Нельзя сказать, чтобы это предложение пришлось Эмме по душе. Ее изрядно расстроило собственное поведение в кафе, когда к ней вполне дружелюбно обратилась незнакомая женщина, и она вовсе не горела желанием повторить подобный опыт перед совершенно чужими людьми. Должно быть, с ней происходит что-то нехорошее. Раньше она никогда не испытывала особых трудностей, общаясь с посторонними. Но Риччи так обрадовался, когда решил, что тот мальчик, Джамал, хочет поиграть с ним. Он наверняка придет в восторг, оказавшись в компании с другими детьми. Так что хотя бы ради него она должна сделать еще одну попытку.

Ожидая лифт вместе с Риччи, который с важным видом восседал в складной коляске, Эмма вдруг услышала позади себя восклицание:

– Ах, какой чудесный малыш!

Она обернулась. На Риччи, восторженно прижав руки к груди, смотрела женщина с темными глазами и румяными щеками. На ней были джинсы и розовая цветастая футболка. Эмма уже видела ее пару раз. Она, видимо, жила в соседней квартире.

– Сколько ему? – полюбопытствовала женщина, по-прежнему не сводя глаз с Риччи.

– Восемь месяцев, – ответила Эмма.

Женщина широко распахнула и без того большие глаза.

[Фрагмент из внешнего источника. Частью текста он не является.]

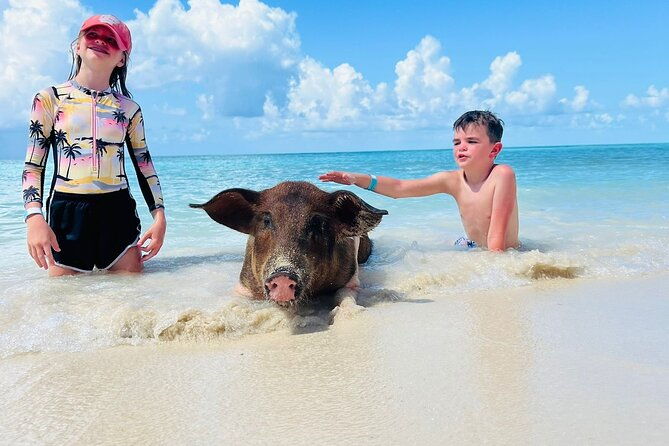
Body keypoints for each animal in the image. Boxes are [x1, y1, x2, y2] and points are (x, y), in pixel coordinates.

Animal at [190, 181, 387, 311]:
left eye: (318, 224)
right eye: (267, 220)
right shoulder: (243, 285)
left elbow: (345, 295)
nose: (283, 274)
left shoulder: (352, 279)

– Всего-навсего! А какой богатырь! Я думала, он старше. Он такого же роста, как и моя дочь, но ей уже годик.

– Кажется, я не видела вашей дочери, – вежливо заметила Эмма.

Женщина горестно покачала головой.

– И не увидите. Она живет дома, с моей семьей, на Филиппинах.

– Вот как? – Эмма не знала, что сказать.

– Я работаю в Лондоне, – пустилась в объяснения женщина. – Медсестрой в больнице. Челси и Вестминстер. А дочке лучше дома. Она живет у моей матери. Мы с мужем работаем. – В голосе ее прозвучала неприкрытая печаль. – Я не видела ее уже четыре месяца. Только на фотографиях.

– Должно быть, вам нелегко.

Эмма пришла в ужас. А она-то думала, что ей одиноко и тяжело. Как же должна страдать эта женщина, которая вынуждена была приехать в Англию, за тысячи миль, оставив дочь на воспитание кому-то другому!

– Да, нелегко, – согласилась женщина. – Но для нашей семьи это единственный и, пожалуй, лучший выход. Моя мать очень любит ее, а деньги, которые мы заработаем, обеспечат девочке хорошее будущее.

Наклонившись к Риччи, она спросила:

– Как тебя зовут?

– Риччи, – ответила вместо сына Эмма.

– Ну что же, Риччи, давай знакомиться. Меня зовут Розина Алькарес. Я живу по соседству с тобой. Может быть, ты сможешь иногда заглядывать ко мне в гости? Ты будешь напоминать мне о доченьке.

Розина Алькарес улыбнулась им обоим и отошла от лифта. Эмма улыбнулась в ответ. Розина показалась ей милой женщиной, к тому же она была лишь немногим старше Эммы. И она явно очень скучает без дочки. Быть может, как раз она сможет иногда посидеть с Риччи.